“The Grand Budapest Hotel” Makes Me Sad

Owen Macleod
3 min readMar 15, 2018

--

“The Grand Budapest Hotel” is Wes Anderson’s 8th Feature Film.

In anticipation of Wes Anderson’s next feature, “Isle of Dogs”, premiering later this month, I revisited his last film, “The Grand Budapest Hotel”. I’ve seen it five times since its release in 2014, and each time the sadness hits a little deeper.

I keep going back because, if not his best film, it is certainly Anderson’s most “Wes Anderson” film. He and his longtime collaborators (Robert Yeoman, Cinematography; Milena Canonero, Costume Design; Alexandre Desplat, Musical Score; to name a few) meticulously craft every detail of production and create a world that is equal parts fantastic and poignant.

The cast is full of Anderson regulars (Jeff Goldblum; Bill Murray; Bob Balaban; Owen Wilson; etc.), but it’s the newcomers I’m most affected by. Ralph Fiennes, never any doubt, is brilliant as the Hotel’s Concierge, Monsieur Gustave H. His prim-and-proper facade is constantly at war with his suffering sense of self, and Fiennes conveys the character’s pain in distant, pinched glances at the future he may be setting himself up for.

Saoirse Ronan plays Agatha, a young Baker’s apprentice who falls in love with the Hotel’s Lobby Boy, Zero, played by (at the time) newcomer, Tony Revolori. Agatha and Zero share a simple, warm love that I recognize. They care for each other, and want to be together no matter what happens to their war-torn home.

“Grand Budapest” is as fantastical and colorful as Anderson’s previous films, but its sense of time and place is more integral.

Tony Revolori and Saoirse Ronan star as Zero and Agatha.

Agatha is a talented baker, but that will only take her so far. She is loomed-over by her mentor, the nasty Heir Mendl, who stands for the men she will need to overcome if she is to have a career as a woman. No matter her natural ability; no matter her work-ethic and dedication to her craft; she will always be second-rate in the eyes of her male peers, just for being a woman.

Zero is an immigrant, hounded by proto-Nazis, working hard in a country that, largely, isn’t working for him in return. Late in the film, Zero aids in springing Gustave from jail, but forgets Gustave’s favorite perfume.

“I suppose this is to be expected in Aq Salim al-Jabat,” Gustave tells him, “where one’s prized possessions are a stack of filthy carpets, a starving goat, and one sleeps behind a tent flap, and survives on wild dates and scarabs. But it’s not how I trained you.”

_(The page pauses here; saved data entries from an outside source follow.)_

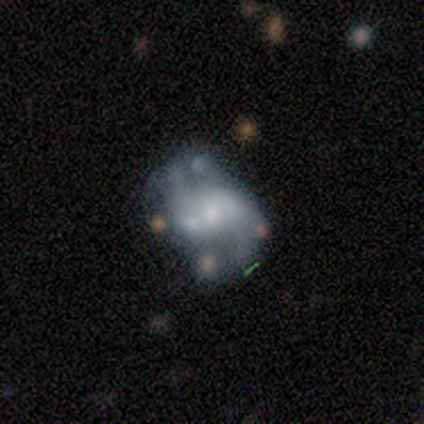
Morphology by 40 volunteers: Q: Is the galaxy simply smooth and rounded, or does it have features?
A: featured or disk — 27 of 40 (68%).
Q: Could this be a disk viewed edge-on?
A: no — 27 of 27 (100%).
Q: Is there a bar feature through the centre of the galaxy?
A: no — 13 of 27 (48%).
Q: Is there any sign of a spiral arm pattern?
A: yes — 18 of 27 (67%).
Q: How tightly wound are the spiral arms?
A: loose — 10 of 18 (56%).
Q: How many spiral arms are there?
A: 2 — 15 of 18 (83%).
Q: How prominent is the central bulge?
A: small — 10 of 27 (37%).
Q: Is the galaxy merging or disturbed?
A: none — 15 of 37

When Gustave asks Zero why he left the homeland for a country that was getting on just fine without him, Zero explains he left because of the war.

Zero’s family and village were killed and burned, and survivors were forced to flee. Gustave feels awful. Seeing Zero now as a refugee, rather than an immigrant, he apologizes and offers his condolences. But the damage has been done. This racist attitude is something Zero will be forced to confront the rest of his life, even from those closest to him.

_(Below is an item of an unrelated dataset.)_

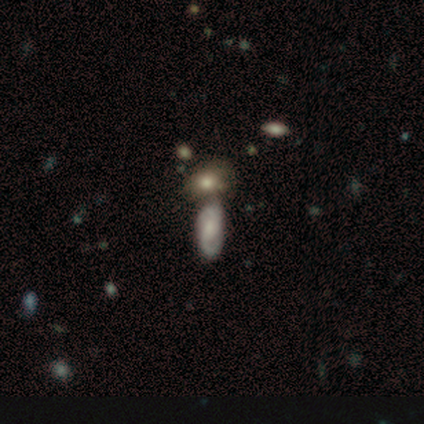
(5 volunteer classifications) Morphology: type=featured or disk (60%); edge-on=no (67%); bar=weak (50%, tied with no); spiral arms=yes (50%, tied with no); winding=tight (100%); arm count=2 (100%); bulge=dominant (50%, tied with moderate); merging=minor disturbance (40%, tied with merger).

Agatha and Zero fight for each other. They accept and understand each other in a world full of uncertainty and misunderstanding. Their future holds plenty of challenges; better to face them together.

That’s why, when the mention of Agatha’s (and Zero’s) fate passes in the time it takes to sip a Pouilly-Jouvet ’52, it is so devastating.

A colorful adventure becomes a reverie of grief.